9. The transparent screen according to claim 8, wherein the liquid crystal material is a material obtainable by curing a liquid crystal composition including a liquid crystal compound, a chiral agent, and a surfactant.

10. The transparent screen according to claim 9, wherein the haze value of the substrate is 0.1% to 30.0%.

11. The transparent screen according to claim 1, wherein the area ratio of the dots with respect to the substrate as viewed in the direction of the normal line to a principal surface of the substrate is 1.0% to 90.6%.

12. The transparent screen according to claim 1, wherein the plurality of dots include dots that reflect right-handed circularly polarized light and dots that reflect left-handed circularly polarized light.

13. The transparent screen according to claim 1, which includes dots each having, in a single dot, a region that reflects right-handed circularly polarized light and a region that reflects left-handed circularly polarized light.
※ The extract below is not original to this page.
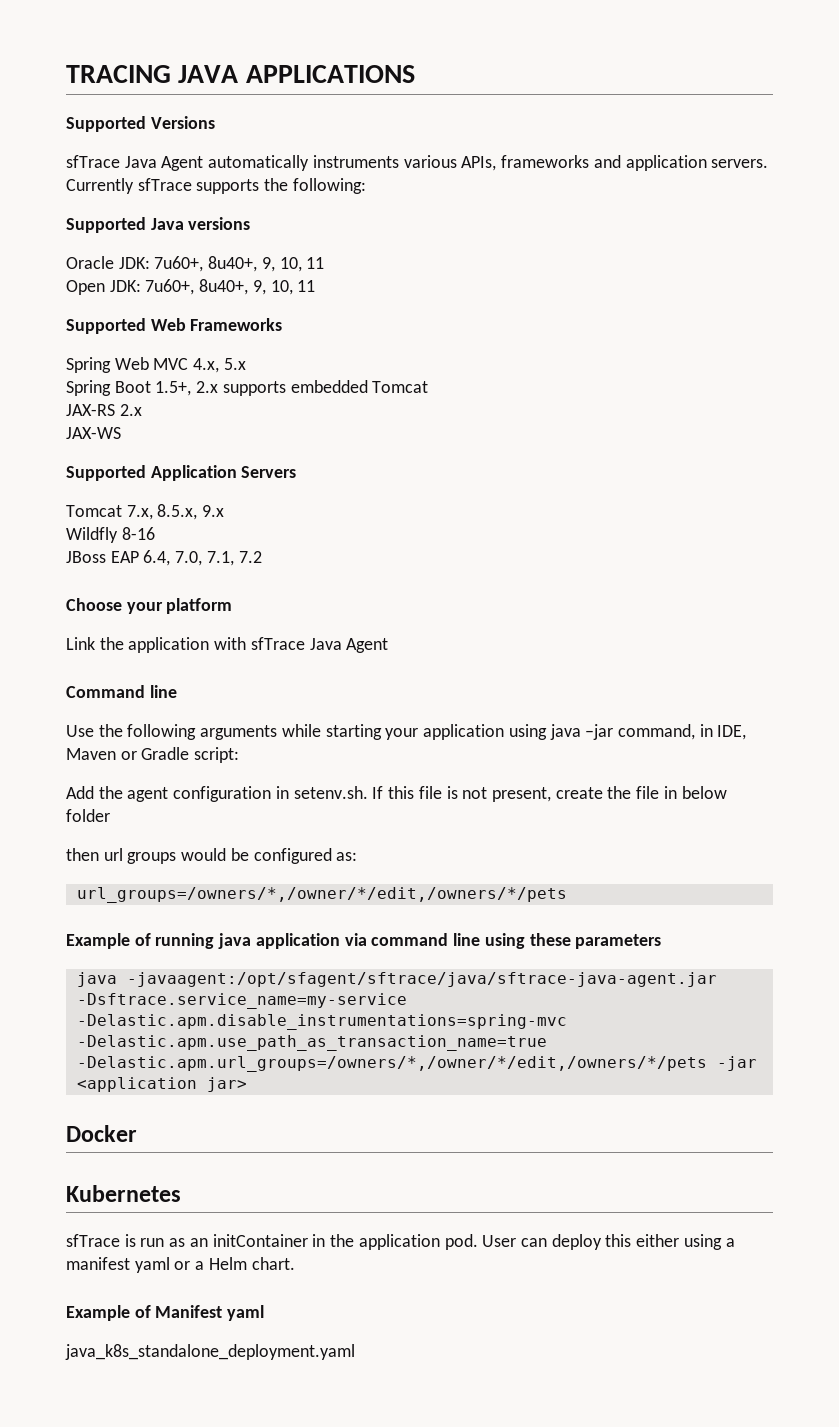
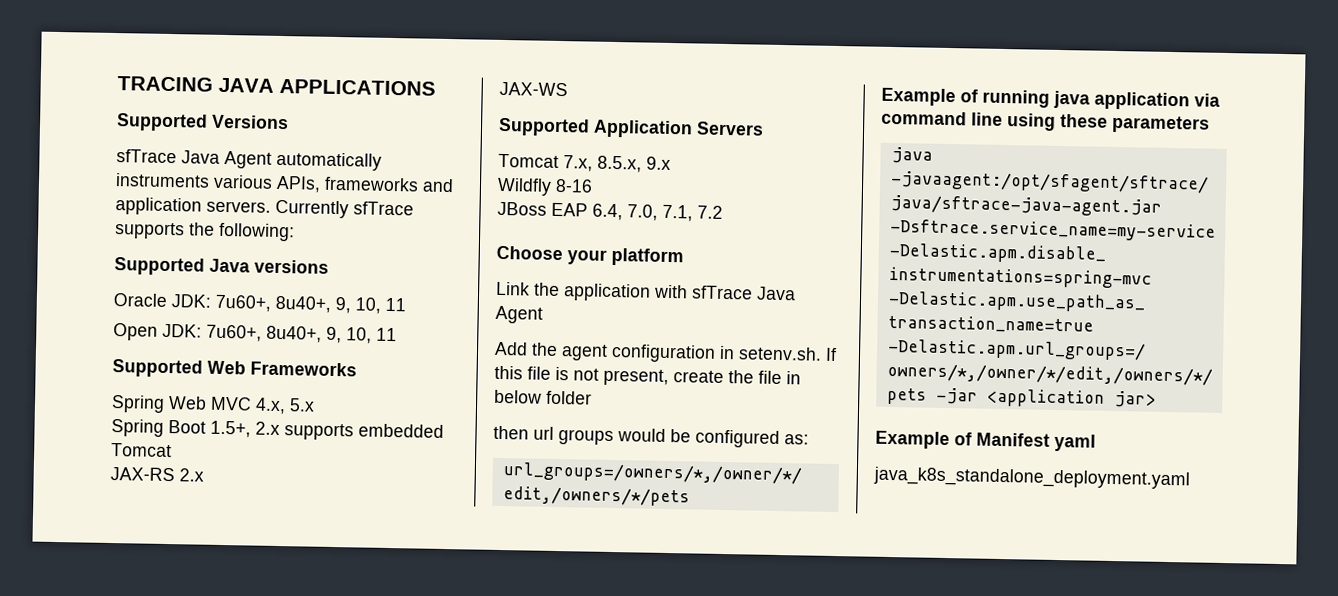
[66,685,177,698] [66,724,747,740] [66,747,240,763] // Command line // Use the following arguments while starting your application using java –jar command, in IDE, Maven or Gradle script: -> (543, 314) none
[66,1125,137,1142] [66,1185,181,1202] [66,1234,735,1250] [66,1257,295,1273] // Docker // Kubernetes // sfTrace is run as an initContainer in the application pod. User can deploy this either using a manifest yaml or a Helm chart. -> (1156, 399) none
14. The transparent screen according to claim 1, wherein the plurality of dots include two or more kinds of dots that reflect light in wavelength regions different from each other.

15. The transparent screen according to claim 1, which includes dots each having, in a single dot, two or more regions that reflect light in wavelength regions different from each other.

16. The transparent screen according to claim 1, wherein the contact angle between the dot and the substrate is 40° or larger.

17. The transparent screen according to claim 1, wherein the liquid crystal material is a material obtainable by curing a liquid crystal composition including a liquid crystal compound, a chiral agent, and a surfactant.

18. The transparent screen according to claim 1, wherein the haze value of the substrate is 0.1% to 30.0%.

19. The transparent screen according to claim 1, wherein a contact angle between the substrate and the dot is 40° or larger.

20. The transparent screen according to claim 1, wherein for the all points at the portion, an angle formed by the normal line to any line that is formed by from a second to 20th dark part as counted from the surface of the dot on the opposite side of the substrate and the surface of the dot is in the range of 70° to 90°.